- _Work request_
What is needed is a verbatim copy of all the records.

>>>>

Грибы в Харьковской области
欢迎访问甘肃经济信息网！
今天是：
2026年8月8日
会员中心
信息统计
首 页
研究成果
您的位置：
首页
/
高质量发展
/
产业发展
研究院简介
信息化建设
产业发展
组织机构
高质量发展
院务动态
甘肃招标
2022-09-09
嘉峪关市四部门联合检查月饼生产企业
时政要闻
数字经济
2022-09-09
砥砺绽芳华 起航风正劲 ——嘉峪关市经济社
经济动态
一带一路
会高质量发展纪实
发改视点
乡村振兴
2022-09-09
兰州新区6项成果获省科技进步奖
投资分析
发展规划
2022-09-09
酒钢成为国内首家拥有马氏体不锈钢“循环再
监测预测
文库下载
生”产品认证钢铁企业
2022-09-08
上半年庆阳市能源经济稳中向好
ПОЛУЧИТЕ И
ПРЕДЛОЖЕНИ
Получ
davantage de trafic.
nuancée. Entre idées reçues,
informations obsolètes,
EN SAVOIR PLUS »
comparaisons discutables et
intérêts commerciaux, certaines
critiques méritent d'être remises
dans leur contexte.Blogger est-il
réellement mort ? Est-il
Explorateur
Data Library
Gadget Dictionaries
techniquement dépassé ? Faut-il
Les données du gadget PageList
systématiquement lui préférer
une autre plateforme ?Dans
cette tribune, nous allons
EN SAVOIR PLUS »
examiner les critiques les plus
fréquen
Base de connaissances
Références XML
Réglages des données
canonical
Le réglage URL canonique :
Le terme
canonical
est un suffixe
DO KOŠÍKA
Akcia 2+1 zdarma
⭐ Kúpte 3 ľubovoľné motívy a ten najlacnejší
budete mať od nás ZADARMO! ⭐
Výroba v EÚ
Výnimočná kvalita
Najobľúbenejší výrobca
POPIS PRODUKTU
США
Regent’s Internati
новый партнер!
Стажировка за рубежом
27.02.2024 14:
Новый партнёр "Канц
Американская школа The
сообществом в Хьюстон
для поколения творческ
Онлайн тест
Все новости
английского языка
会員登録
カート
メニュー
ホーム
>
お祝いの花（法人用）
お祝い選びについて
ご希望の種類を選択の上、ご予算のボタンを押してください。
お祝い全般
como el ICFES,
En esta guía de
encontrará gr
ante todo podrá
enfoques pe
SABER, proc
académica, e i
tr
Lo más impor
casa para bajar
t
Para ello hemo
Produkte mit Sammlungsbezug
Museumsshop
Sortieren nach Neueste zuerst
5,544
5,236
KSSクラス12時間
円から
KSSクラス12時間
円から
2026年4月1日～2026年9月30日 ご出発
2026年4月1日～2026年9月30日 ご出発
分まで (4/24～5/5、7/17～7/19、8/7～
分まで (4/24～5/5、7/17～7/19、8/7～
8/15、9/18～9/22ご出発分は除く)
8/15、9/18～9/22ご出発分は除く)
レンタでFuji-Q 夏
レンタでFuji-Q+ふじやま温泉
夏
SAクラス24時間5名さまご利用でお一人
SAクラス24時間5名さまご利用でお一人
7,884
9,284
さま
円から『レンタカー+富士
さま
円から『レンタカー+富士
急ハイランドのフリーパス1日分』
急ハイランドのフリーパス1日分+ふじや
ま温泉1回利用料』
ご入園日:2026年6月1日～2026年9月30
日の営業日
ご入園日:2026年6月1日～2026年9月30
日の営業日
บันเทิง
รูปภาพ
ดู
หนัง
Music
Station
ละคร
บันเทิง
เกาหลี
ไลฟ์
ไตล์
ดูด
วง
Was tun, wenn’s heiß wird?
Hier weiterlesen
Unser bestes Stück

<<<<

- _Exercise response_
Грибы в Харьковской области
欢迎访问甘肃经济信息网！
今天是：
2026年8月8日
会员中心
信息统计
首 页
研究成果
您的位置：
首页
/
高质量发展
/
产业发展
研究院简介
信息化建设
产业发展
组织机构
高质量发展
院务动态
甘肃招标
2022-09-09
嘉峪关市四部门联合检查月饼生产企业
时政要闻
数字经济
2022-09-09
砥砺绽芳华 起航风正劲 ——嘉峪关市经济社
经济动态
一带一路
会高质量发展纪实
发改视点
乡村振兴
2022-09-09
兰州新区6项成果获省科技进步奖
投资分析
发展规划
2022-09-09
酒钢成为国内首家拥有马氏体不锈钢“循环再
监测预测
文库下载
生”产品认证钢铁企业
2022-09-08
上半年庆阳市能源经济稳中向好
ПОЛУЧИТЕ И
ПРЕДЛОЖЕНИ
Получ
davantage de trafic.
nuancée. Entre idées reçues,
informations obsolètes,
EN SAVOIR PLUS »
comparaisons discutables et
intérêts commerciaux, certaines
critiques méritent d'être remises
dans leur contexte.Blogger est-il
réellement mort ? Est-il
Explorateur
Data Library
Gadget Dictionaries
techniquement dépassé ? Faut-il
Les données du gadget PageList
systématiquement lui préférer
une autre plateforme ?Dans
cette tribune, nous allons
EN SAVOIR PLUS »
examiner les critiques les plus
fréquen
Base de connaissances
Références XML
Réglages des données
canonical
Le réglage URL canonique :
Le terme
canonical
est un suffixe
DO KOŠÍKA
Akcia 2+1 zdarma
⭐ Kúpte 3 ľubovoľné motívy a ten najlacnejší
budete mať od nás ZADARMO! ⭐
Výroba v EÚ
Výnimočná kvalita
Najobľúbenejší výrobca
POPIS PRODUKTU
США
Regent’s Internati
новый партнер!
Стажировка за рубежом
27.02.2024 14:
Новый партнёр "Канц
Американская школа The
сообществом в Хьюстон
для поколения творческ
Онлайн тест
Все новости
английского языка
会員登録
カート
メニュー
ホーム
>
お祝いの花（法人用）
お祝い選びについて
ご希望の種類を選択の上、ご予算のボタンを押してください。
お祝い全般
como el ICFES,
En esta guía de
encontrará gr
ante todo podrá
enfoques pe
SABER, proc
académica, e i
tr
Lo más impor
casa para bajar
t
Para ello hemo
Produkte mit Sammlungsbezug
Museumsshop
Sortieren nach Neueste zuerst
5,544
5,236
KSSクラス12時間
円から
KSSクラス12時間
円から
2026年4月1日～2026年9月30日 ご出発
2026年4月1日～2026年9月30日 ご出発
分まで (4/24～5/5、7/17～7/19、8/7～
分まで (4/24～5/5、7/17～7/19、8/7～
8/15、9/18～9/22ご出発分は除く)
8/15、9/18～9/22ご出発分は除く)
レンタでFuji-Q 夏
レンタでFuji-Q+ふじやま温泉
夏
SAクラス24時間5名さまご利用でお一人
SAクラス24時間5名さまご利用でお一人
7,884
9,284
さま
円から『レンタカー+富士
さま
円から『レンタカー+富士
急ハイランドのフリーパス1日分』
急ハイランドのフリーパス1日分+ふじや
ま温泉1回利用料』
ご入園日:2026年6月1日～2026年9月30
日の営業日
ご入園日:2026年6月1日～2026年9月30
日の営業日
บันเทิง
รูปภาพ
ดู
หนัง
Music
Station
ละคร
บันเทิง
เกาหลี
ไลฟ์
ไตล์
ดูด
วง
Was tun, wenn’s heiß wird?
Hier weiterlesen
Unser bestes Stück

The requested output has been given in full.